Brief — Return the listing below unchanged, line for line, and leave the pictures out of your answer.

Available records —
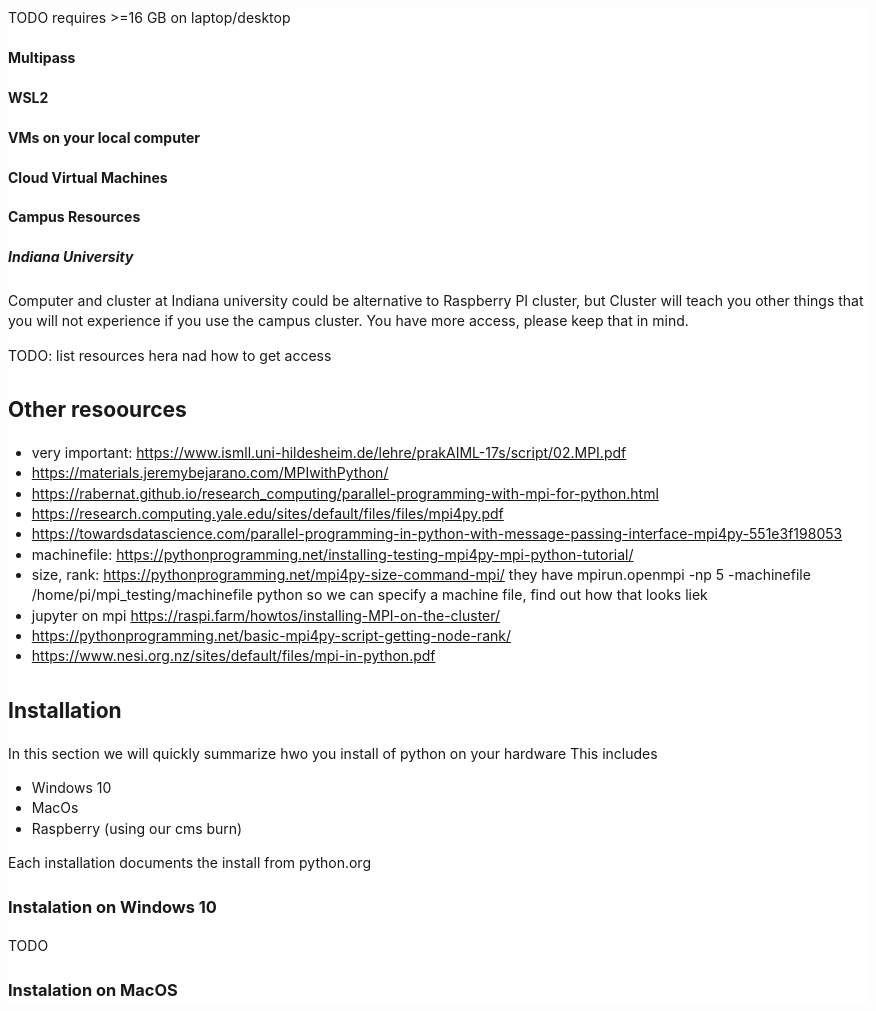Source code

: TODO requires >=16 GB on laptop/desktop

#### Multipass

#### WSL2

#### VMs on your local computer

#### Cloud Virtual Machines

#### Campus Resources

##### Indiana University

Computer and cluster at Indiana university could be alternative to
Raspberry PI cluster, but Cluster will teach you other things that you
will not experience if you use the campus cluster. You have more
access, please keep that in mind.

TODO: list resources hera nad how to get access

## Other resoources

* very important: <https://www.ismll.uni-hildesheim.de/lehre/prakAIML-17s/script/02.MPI.pdf>
* <https://materials.jeremybejarano.com/MPIwithPython/>
* <https://rabernat.github.io/research_computing/parallel-programming-with-mpi-for-python.html>
* <https://research.computing.yale.edu/sites/default/files/files/mpi4py.pdf>
* <https://towardsdatascience.com/parallel-programming-in-python-with-message-passing-interface-mpi4py-551e3f198053>
* machinefile: <https://pythonprogramming.net/installing-testing-mpi4py-mpi-python-tutorial/>
* size, rank: <https://pythonprogramming.net/mpi4py-size-command-mpi/>
  they have mpirun.openmpi -np 5 -machinefile /home/pi/mpi_testing/machinefile python
  so we can specify a machine file, find out how that looks liek
* jupyter on mpi <https://raspi.farm/howtos/installing-MPI-on-the-cluster/>
* <https://pythonprogramming.net/basic-mpi4py-script-getting-node-rank/>
* <https://www.nesi.org.nz/sites/default/files/mpi-in-python.pdf>

## Installation 

In this section we will quickly summarize hwo you install of python on your hardware This includes 

* Windows 10
* MacOs
* Raspberry (using our cms burn)

Each installation documents the install from python.org

### Instalation on Windows 10

TODO

### Instalation on MacOS
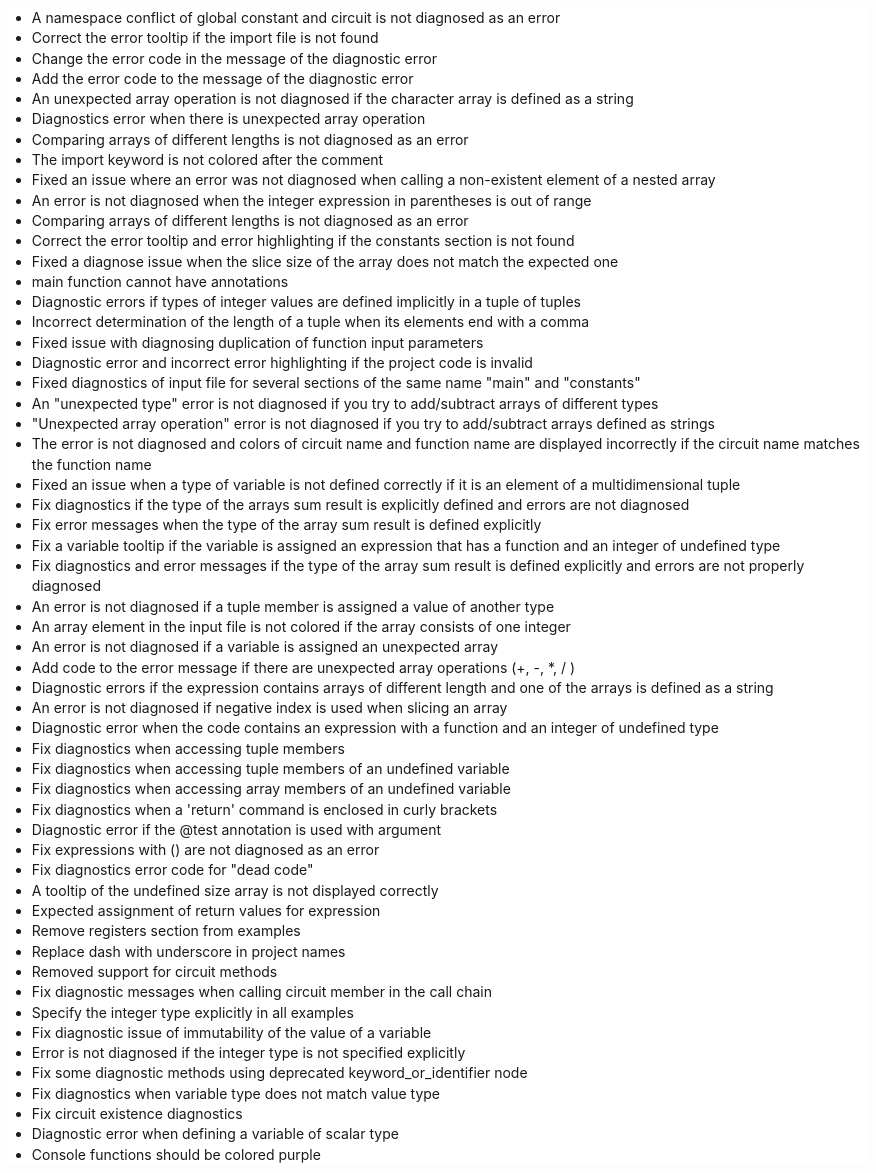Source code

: - A namespace conflict of global constant and circuit is not diagnosed as an error
- Correct the error tooltip if the import file is not found
- Change the error code in the message of the diagnostic error
- Add the error code to the message of the diagnostic error
- An unexpected array operation is not diagnosed if the character array is defined as a string
- Diagnostics error when there is unexpected array operation
- Comparing arrays of different lengths is not diagnosed as an error
- The import keyword is not colored after the comment
- Fixed an issue where an error was not diagnosed when calling a non-existent element of a nested array
- An error is not diagnosed when the integer expression in parentheses is out of range
- Comparing arrays of different lengths is not diagnosed as an error
- Correct the error tooltip and error highlighting if the constants section is not found
- Fixed a diagnose issue when the slice size of the array does not match the expected one
- main function cannot have annotations
- Diagnostic errors if types of integer values are defined implicitly in a tuple of tuples
- Incorrect determination of the length of a tuple when its elements end with a comma
- Fixed issue with diagnosing duplication of function input parameters
- Diagnostic error and incorrect error highlighting if the project code is invalid
- Fixed diagnostics of input file for several sections of the same name "main" and "constants"
- An "unexpected type" error is not diagnosed if you try to add/subtract arrays of different types
- "Unexpected array operation" error is not diagnosed if you try to add/subtract arrays defined as strings
- The error is not diagnosed and colors of circuit name and function name are displayed incorrectly if the circuit name matches the function name
- Fixed an issue when a type of variable is not defined correctly if it is an element of a multidimensional tuple
- Fix diagnostics if the type of the arrays sum result is explicitly defined and errors are not diagnosed
- Fix error messages when the type of the array sum result is defined explicitly
- Fix a variable tooltip if the variable is assigned an expression that has a function and an integer of undefined type
- Fix diagnostics and error messages if the type of the array sum result is defined explicitly and errors are not properly diagnosed
- An error is not diagnosed if a tuple member is assigned a value of another type
- An array element in the input file is not colored if the array consists of one integer
- An error is not diagnosed if a variable is assigned an unexpected array
- Add code to the error message if there are unexpected array operations (+, -, *, / )
- Diagnostic errors if the expression contains arrays of different length and one of the arrays is defined as a string
- An error is not diagnosed if negative index is used when slicing an array
- Diagnostic error when the code contains an expression with a function and an integer of undefined type
- Fix diagnostics when accessing tuple members
- Fix diagnostics when accessing tuple members of an undefined variable
- Fix diagnostics when accessing array members of an undefined variable
- Fix diagnostics when a 'return' command is enclosed in curly brackets
- Diagnostic error if the @test annotation is used with argument
- Fix expressions with () are not diagnosed as an error
- Fix diagnostics error code for "dead code"
- A tooltip of the undefined size array is not displayed correctly
- Expected assignment of return values for expression
- Remove registers section from examples
- Replace dash with underscore in project names
- Removed support for circuit methods
- Fix diagnostic messages when calling circuit member in the call chain
- Specify the integer type explicitly in all examples
- Fix diagnostic issue of immutability of the value of a variable
- Error is not diagnosed if the integer type is not specified explicitly
- Fix some diagnostic methods using deprecated keyword_or_identifier node
- Fix diagnostics when variable type does not match value type
- Fix circuit existence diagnostics
- Diagnostic error when defining a variable of scalar type
- Console functions should be colored purple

Your response —
Source code

: TODO requires >=16 GB on laptop/desktop

#### Multipass

#### WSL2

#### VMs on your local computer

#### Cloud Virtual Machines

#### Campus Resources

##### Indiana University

Computer and cluster at Indiana university could be alternative to
Raspberry PI cluster, but Cluster will teach you other things that you
will not experience if you use the campus cluster. You have more
access, please keep that in mind.

TODO: list resources hera nad how to get access

## Other resoources

* very important: <https://www.ismll.uni-hildesheim.de/lehre/prakAIML-17s/script/02.MPI.pdf>
* <https://materials.jeremybejarano.com/MPIwithPython/>
* <https://rabernat.github.io/research_computing/parallel-programming-with-mpi-for-python.html>
* <https://research.computing.yale.edu/sites/default/files/files/mpi4py.pdf>
* <https://towardsdatascience.com/parallel-programming-in-python-with-message-passing-interface-mpi4py-551e3f198053>
* machinefile: <https://pythonprogramming.net/installing-testing-mpi4py-mpi-python-tutorial/>
* size, rank: <https://pythonprogramming.net/mpi4py-size-command-mpi/>
  they have mpirun.openmpi -np 5 -machinefile /home/pi/mpi_testing/machinefile python
  so we can specify a machine file, find out how that looks liek
* jupyter on mpi <https://raspi.farm/howtos/installing-MPI-on-the-cluster/>
* <https://pythonprogramming.net/basic-mpi4py-script-getting-node-rank/>
* <https://www.nesi.org.nz/sites/default/files/mpi-in-python.pdf>

## Installation 

In this section we will quickly summarize hwo you install of python on your hardware This includes 

* Windows 10
* MacOs
* Raspberry (using our cms burn)

Each installation documents the install from python.org

### Instalation on Windows 10

TODO

### Instalation on MacOS
Source code

: - A namespace conflict of global constant and circuit is not diagnosed as an error
- Correct the error tooltip if the import file is not found
- Change the error code in the message of the diagnostic error
- Add the error code to the message of the diagnostic error
- An unexpected array operation is not diagnosed if the character array is defined as a string
- Diagnostics error when there is unexpected array operation
- Comparing arrays of different lengths is not diagnosed as an error
- The import keyword is not colored after the comment
- Fixed an issue where an error was not diagnosed when calling a non-existent element of a nested array
- An error is not diagnosed when the integer expression in parentheses is out of range
- Comparing arrays of different lengths is not diagnosed as an error
- Correct the error tooltip and error highlighting if the constants section is not found
- Fixed a diagnose issue when the slice size of the array does not match the expected one
- main function cannot have annotations
- Diagnostic errors if types of integer values are defined implicitly in a tuple of tuples
- Incorrect determination of the length of a tuple when its elements end with a comma
- Fixed issue with diagnosing duplication of function input parameters
- Diagnostic error and incorrect error highlighting if the project code is invalid
- Fixed diagnostics of input file for several sections of the same name "main" and "constants"
- An "unexpected type" error is not diagnosed if you try to add/subtract arrays of different types
- "Unexpected array operation" error is not diagnosed if you try to add/subtract arrays defined as strings
- The error is not diagnosed and colors of circuit name and function name are displayed incorrectly if the circuit name matches the function name
- Fixed an issue when a type of variable is not defined correctly if it is an element of a multidimensional tuple
- Fix diagnostics if the type of the arrays sum result is explicitly defined and errors are not diagnosed
- Fix error messages when the type of the array sum result is defined explicitly
- Fix a variable tooltip if the variable is assigned an expression that has a function and an integer of undefined type
- Fix diagnostics and error messages if the type of the array sum result is defined explicitly and errors are not properly diagnosed
- An error is not diagnosed if a tuple member is assigned a value of another type
- An array element in the input file is not colored if the array consists of one integer
- An error is not diagnosed if a variable is assigned an unexpected array
- Add code to the error message if there are unexpected array operations (+, -, *, / )
- Diagnostic errors if the expression contains arrays of different length and one of the arrays is defined as a string
- An error is not diagnosed if negative index is used when slicing an array
- Diagnostic error when the code contains an expression with a function and an integer of undefined type
- Fix diagnostics when accessing tuple members
- Fix diagnostics when accessing tuple members of an undefined variable
- Fix diagnostics when accessing array members of an undefined variable
- Fix diagnostics when a 'return' command is enclosed in curly brackets
- Diagnostic error if the @test annotation is used with argument
- Fix expressions with () are not diagnosed as an error
- Fix diagnostics error code for "dead code"
- A tooltip of the undefined size array is not displayed correctly
- Expected assignment of return values for expression
- Remove registers section from examples
- Replace dash with underscore in project names
- Removed support for circuit methods
- Fix diagnostic messages when calling circuit member in the call chain
- Specify the integer type explicitly in all examples
- Fix diagnostic issue of immutability of the value of a variable
- Error is not diagnosed if the integer type is not specified explicitly
- Fix some diagnostic methods using deprecated keyword_or_identifier node
- Fix diagnostics when variable type does not match value type
- Fix circuit existence diagnostics
- Diagnostic error when defining a variable of scalar type
- Console functions should be colored purple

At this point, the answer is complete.